Firstly, respect everyone’s gender identity and sexual orientation. Not everyone will have the same experience as you – So, stay open-minded.
Respect also involves using the correct name and pronouns for a person – If you don’t know, it’s better to ask than to risk being offensive.
It’s okay if you don’t know what every term means. People are constantly finding new labels to describe themselves, and it can be hard to keep up with them – It’s okay if you don’t know.
Just respect others’ use of them, and don’t ask if it’s a “real thing.” Let people have their differences and use labels they feel comfortable with. This applies to both gender and sexual orientation.

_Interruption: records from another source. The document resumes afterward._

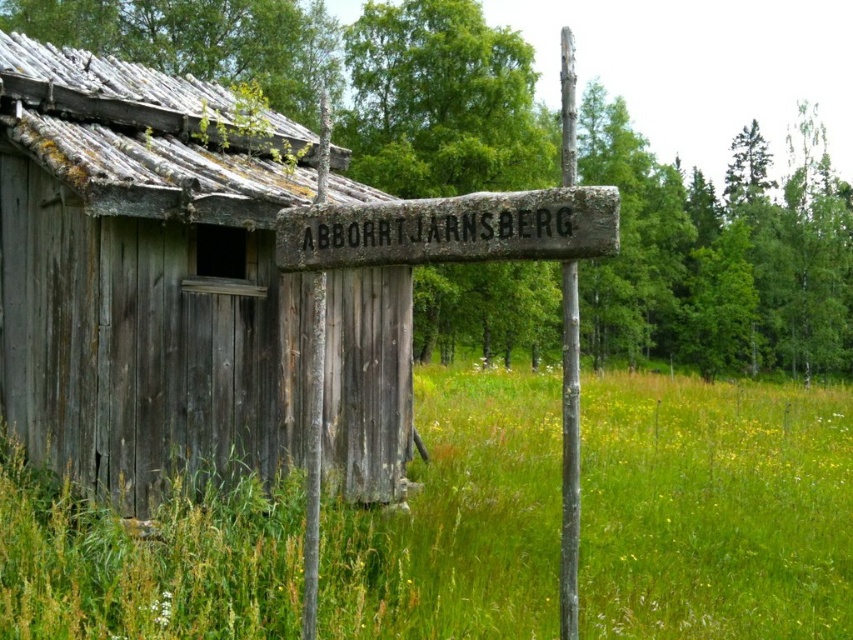
Is green grassy field at center below weathered wood sign at center?

Yes.

Is green grassy field at center further to camera compared to weathered wood sign at center?

Yes, it is behind weathered wood sign at center.

Does point (54, 506) come farther from viewer compared to point (466, 230)?

Yes, point (54, 506) is behind point (466, 230).

This screenshot has width=853, height=640. I want to click on green grassy field at center, so click(714, 509).

Does point (163, 273) lie behind point (480, 218)?

That is True.

Where is `weathered wood hut at center`? The image size is (853, 640). weathered wood hut at center is located at coordinates (144, 272).

The width and height of the screenshot is (853, 640). Find the location of `green grassy field at center`. green grassy field at center is located at coordinates (714, 509).

Locate an element on the screen. The height and width of the screenshot is (640, 853). green grassy field at center is located at coordinates (714, 509).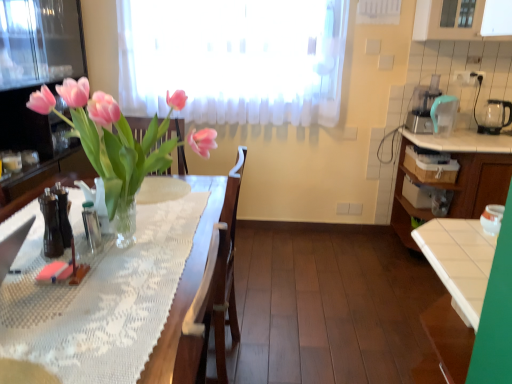
Where is `vacant region below transparent glass kettle at right, the 1th appliance positioned from the top (from a real-world perspective)`? The width and height of the screenshot is (512, 384). vacant region below transparent glass kettle at right, the 1th appliance positioned from the top (from a real-world perspective) is located at coordinates (492, 131).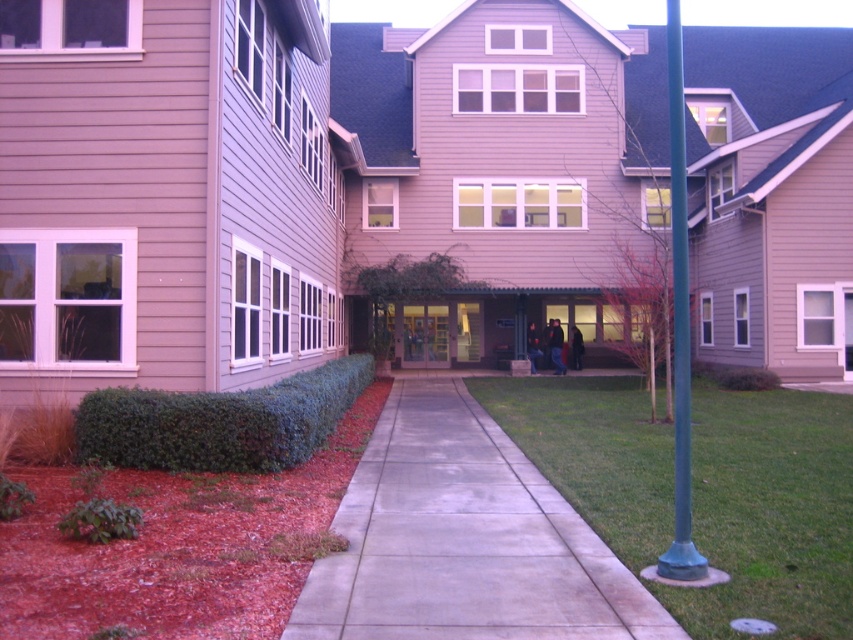
Looking at this image, you are a gardener planning to mow the green grass at center and trim the green metallic pole at right. Which area requires more time to maintain based on their size?

The green metallic pole at right requires more time to maintain because it occupies more space than the green grass at center.

You are a delivery person approaching the entrance of the building. You need to place a package on the green grass at center and the green metallic pole at right. Which object should you place the package on first as you walk towards the entrance?

You should place the package on the green grass at center first because it is closer to the viewer than the green metallic pole at right, so you reach it sooner while approaching the entrance.

You are a gardener standing on the walkway in front of the building. You need to water the green grass at center and the green metallic pole at right. Which of these two objects is closer to the ground?

→ The green grass at center is closer to the ground since it is located below the green metallic pole at right.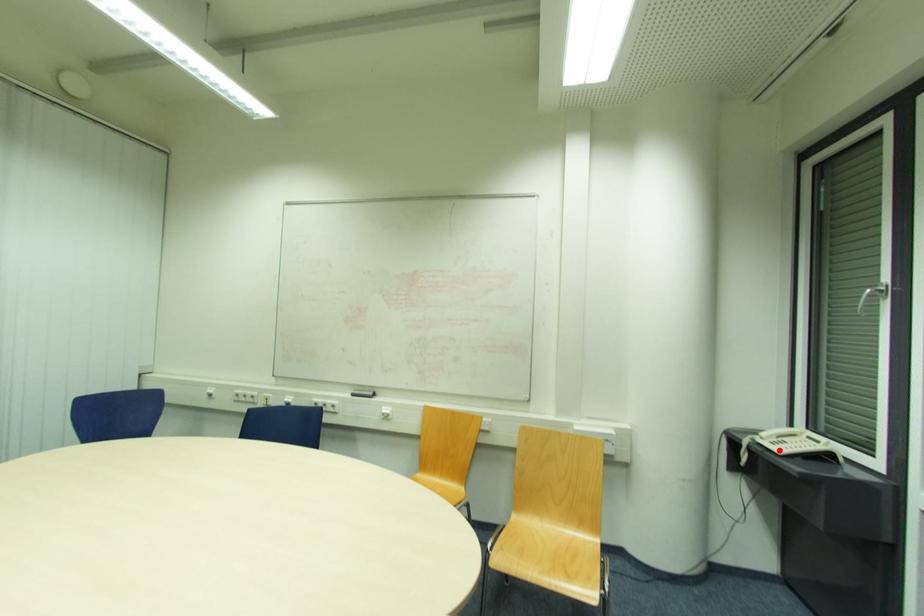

Next, apologize. It can be extremely difficult getting used to new names or pronouns, especially if you’ve known someone for a long time. There will be times when you slip up and, when you do, make sure you apologize. Listen to the concerns of the other person and commit yourself to change your behavior.
Try not to assume a person’s gender. If you aren’t sure of how they identify, ask. Ask for their name and pronouns, and if you really don’t know, using “they/them” is more inclusive and safe.
There are some things that you just should not ask LGBTQ+ people. Don’t ask for “dead names” that are associated with a trans person’s sex assigned at birth. Saying the name can bring up painful memories for a trans person – Just respect their transition by using their chosen name and pronouns.
Do not ask what gender a person “used to be.” A trans person never used to be any gender – Their gender was always the gender they identify with. Don’t say things like, “She used to be a girl” – If a person identifies as a girl, they were always a girl.
Don’t be afraid to stand up for a trans, lesbian, gay, or bisexual person if the situation is safe for you to do so – Call people out when they are misgendered and use your privilege to make sure others respect everyone’s identity.
Lastly, the most important part of being an ally is taking action. While it is great to want to go to gay pride celebrations, if you don’t show up for some of the harder events, like rallies and protests, it shows the LGBTQ+ community that you only want to be part of the fun, but not the issues that many of them face.
Overall, being an ally is all about respect. Respect a person’s identity, the gender they chose to or chose not to identify with, and commit yourself to use the correct pronouns and breaking habits such as automatically assuming and labeling a person’s gender.